A Battle-Tested Migration Workflow
Putting it all together, here is the 5-step process we've refined over many projects.
-
Automated Discovery & Triage: Run the inventory and analysis scripts. Load the results into a dashboard (Power BI, Tableau, etc.). Classify every job into one of four buckets:
- Retire (20-30%): Orphaned, redundant, or obsolete jobs. Don't migrate them. This is a huge, immediate win.
- Simple (40-50%): Basic "read-transform-write" jobs. These are prime candidates for your automated scaffolding generator.
- Medium (20-30%): Jobs with multiple joins, aggregations, and some conditional logic. Scaffolding helps, but they require significant manual refinement.
- Complex (5-10%): Jobs with JavaScript, heavy row-by-row logic, or spaghetti-like dependencies. Budget these for a full manual rewrite by senior engineers.
-
Pattern-Based Conversion: Don't convert job-by-job. Identify common ETL patterns from your inventory (e.g., "Daily load from SFTP to Delta," "Hourly aggregation from SQL Server"). Build a gold-standard, parameterized Databricks notebook template for each pattern. This is far more efficient.
-
Automated Scaffolding: Now, run your code generator against the "Simple" and "Medium" jobs. This creates the first draft of the PySpark code and populates your team's backlog with tasks for review.
-
Manual Refinement & Optimization: This is where your engineers shine. They pick up the generated code, fix the
TODOs, rewrite the Spark logic to be performant (using joins instead of loops, etc.), add robust error handling and logging, and wrap it in unit tests. -
Test, Deploy, Govern:
- Testing: Use
pytestwith sample data DataFrames for unit tests. Run integration tests in a dedicated QA environment. - Deployment: Use Databricks Asset Bundles or the Databricks Terraform Provider to manage your notebooks, jobs, and cluster configs as code (Infrastructure as Code).

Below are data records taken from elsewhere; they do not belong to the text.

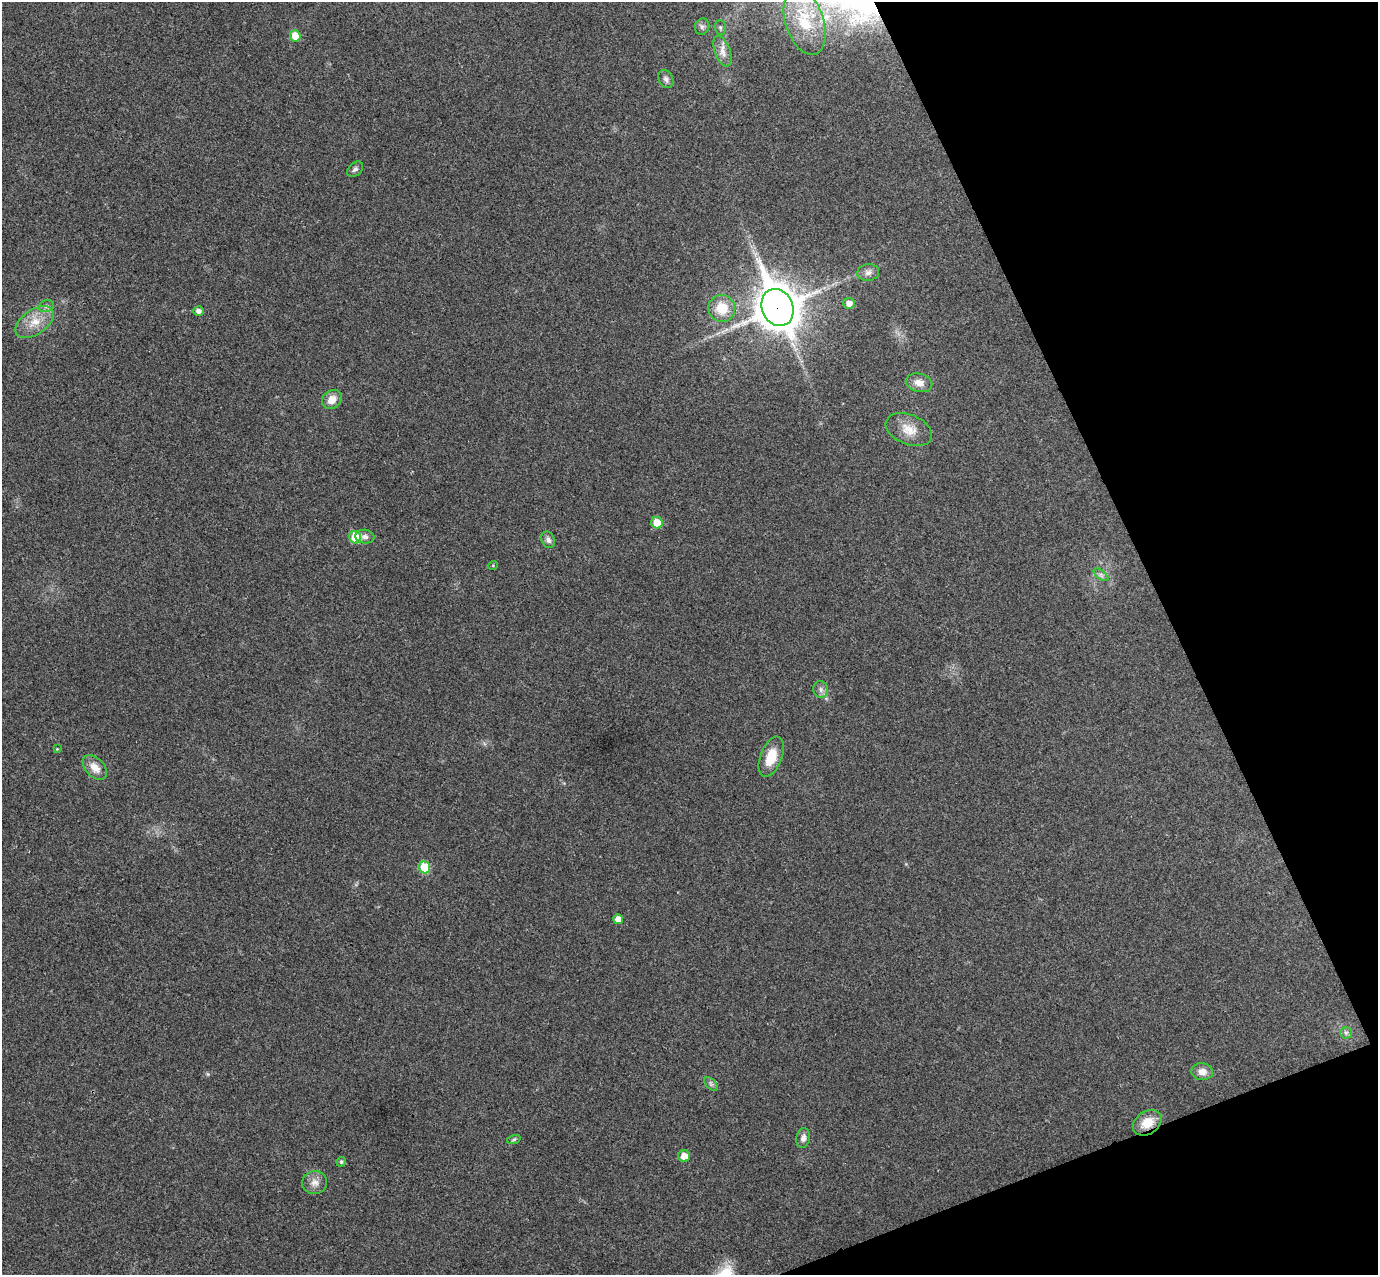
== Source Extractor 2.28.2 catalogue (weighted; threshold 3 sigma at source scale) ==
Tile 12 of 4 x 4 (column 4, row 3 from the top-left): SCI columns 4183-5558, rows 1451-2723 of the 5615 x 5574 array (HDU 1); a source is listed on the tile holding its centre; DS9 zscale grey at full resolution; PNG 1380 x 1277 px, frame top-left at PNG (2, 2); each listed source drawn as its Kron ellipse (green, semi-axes under 4 px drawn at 4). Shown black and unused: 19% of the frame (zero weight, under 3 of 4 exposures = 6% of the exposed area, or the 3 px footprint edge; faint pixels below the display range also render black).
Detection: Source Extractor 2.28.2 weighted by HDU 2 'WHT'; one run over the whole footprint, this tile lists its part. Background 0.0328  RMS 0.0049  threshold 0.0219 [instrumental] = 3 sigma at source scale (4.5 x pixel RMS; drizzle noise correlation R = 1.50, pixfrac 1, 0.05/0.05 arcsec/px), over >= 5 px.
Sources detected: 38; all 38 listed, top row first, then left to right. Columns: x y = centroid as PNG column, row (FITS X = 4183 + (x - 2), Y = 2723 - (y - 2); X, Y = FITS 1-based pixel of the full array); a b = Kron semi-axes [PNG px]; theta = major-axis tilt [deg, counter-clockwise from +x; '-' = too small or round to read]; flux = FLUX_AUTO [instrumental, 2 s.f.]
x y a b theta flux
805 22 34 19 -72 23
702 27 8 7 - 1.5
720 27 7 5 -89 0.98
295 36 5 5 - 9.2
722 51 16 7 -70 3.8
666 79 9 7 -61 1.7
355 169 9 6 42 1.4
868 273 11 8 6 2.5
849 303 6 5 - 3.5
46 306 8 6 19 1.2
777 307 19 15 -67 1400
722 308 14 13 - 11
198 311 5 4 - 2.1
34 322 21 12 35 8.7
919 383 13 9 -14 4.3
332 400 10 9 - 5.1
909 430 24 15 -22 8.1
657 523 6 5 - 8.5
355 537 6 6 - 12
365 537 9 7 -7 2
548 540 8 6 -64 1.9
493 565 5 3 - 0.42
1101 575 8 4 -37 1.3
821 689 8 7 - 1.9
57 749 4 4 - 0.47
771 757 21 10 69 11
95 767 14 9 -47 5.3
425 867 6 5 - 19
618 919 5 5 - 3.9
1346 1033 6 5 - 1
1202 1072 11 8 -4 3.7
711 1084 8 5 -45 1.2
1147 1123 15 11 36 7.8
803 1138 10 6 79 2.4
514 1139 7 4 20 0.78
684 1156 6 6 - 4.9
341 1162 5 4 - 0.93
315 1183 12 11 - 3.7
Overlapping masked pixels (flux is a lower limit): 2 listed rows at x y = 777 307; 1147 1123
Isophote crosses this tile's border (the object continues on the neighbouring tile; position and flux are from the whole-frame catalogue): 1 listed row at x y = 805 22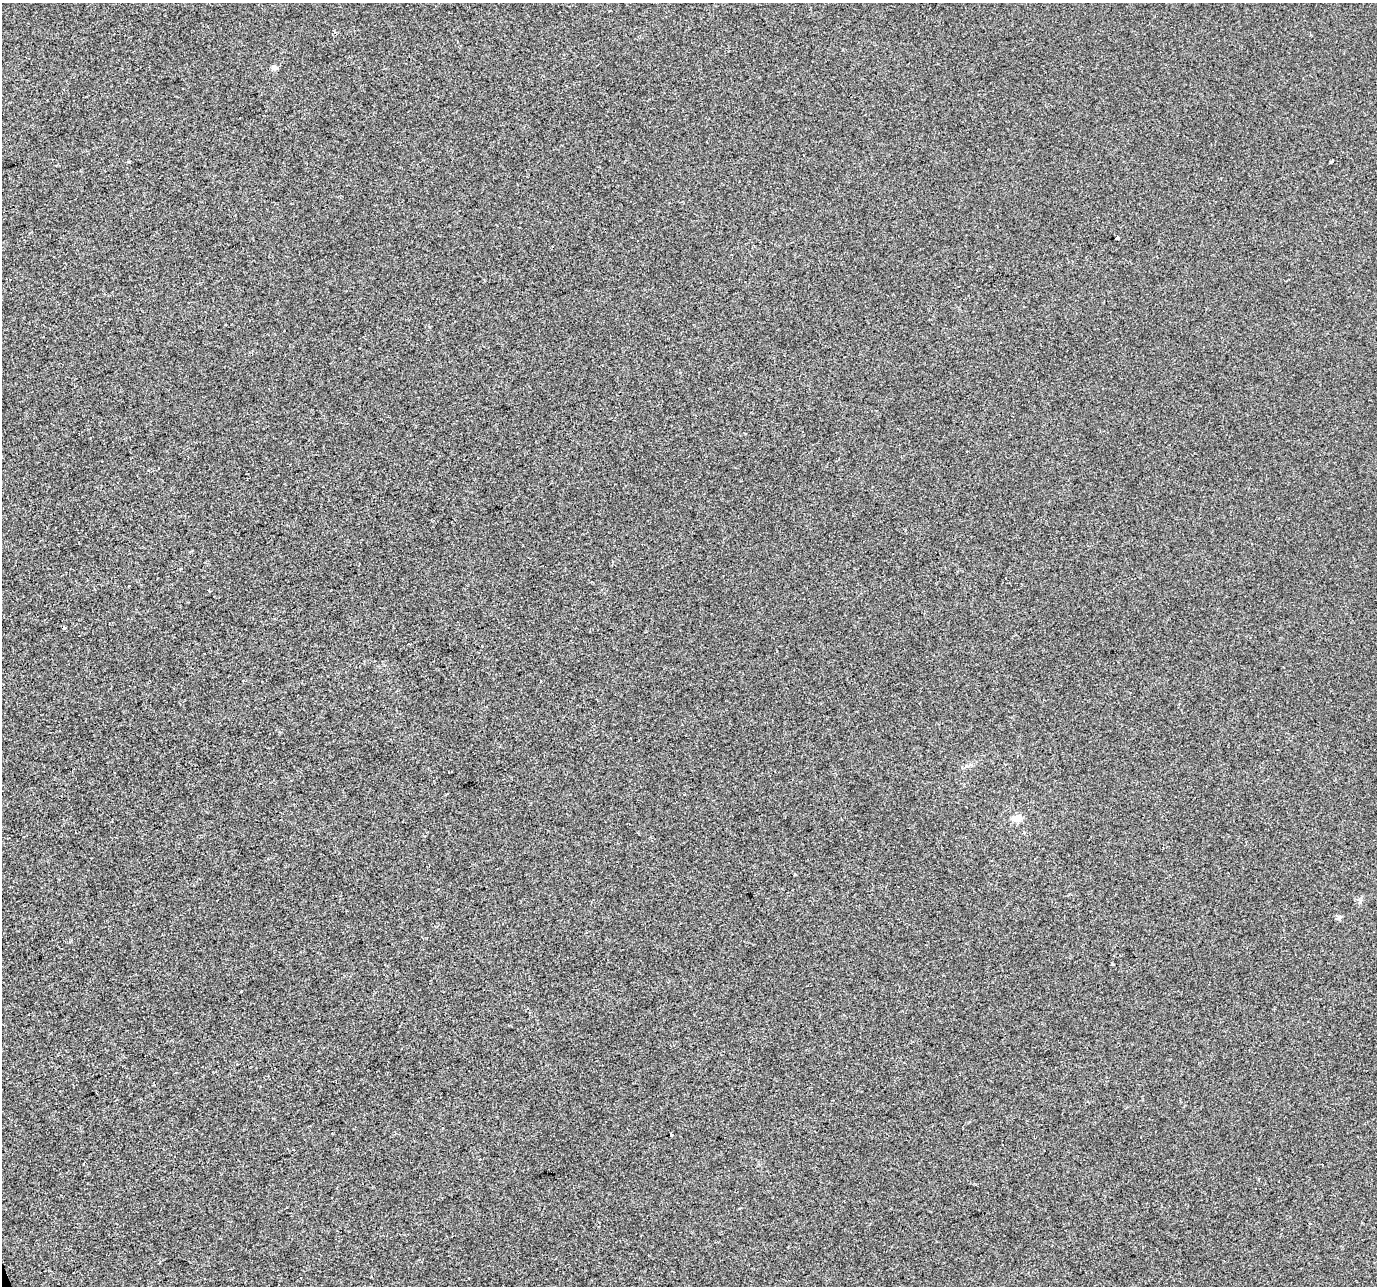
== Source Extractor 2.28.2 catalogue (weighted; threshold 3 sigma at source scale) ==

- Governance: Implement the cluster policies, security controls (Unity Catalog), and cost monitoring we discussed. Set up alerting for job failures.
- Testing: Use
The Real Answer
So, is there an automated way to convert Pentaho to Databricks?
No, not in the way most people hope. But that's a good thing. A blind 1-to-1 conversion would just move your legacy problems to a more expensive platform. You'd have slow, inefficient, hard-to-maintain jobs running in Databricks, and you'd wonder why you bothered migrating at all.
The successful path is through intelligent, targeted automation. Use scripts to do the heavy lifting of discovery, analysis, and scaffolding. This frees up your most valuable resource—your engineers' brainpower—to focus on what truly matters: not just migrating the code, but modernizing the pipelines. It's about transforming old, brittle, row-by-row processes into scalable, resilient, set-based operations that truly leverage the power of a modern data lakehouse platform. That is a migration worth doing.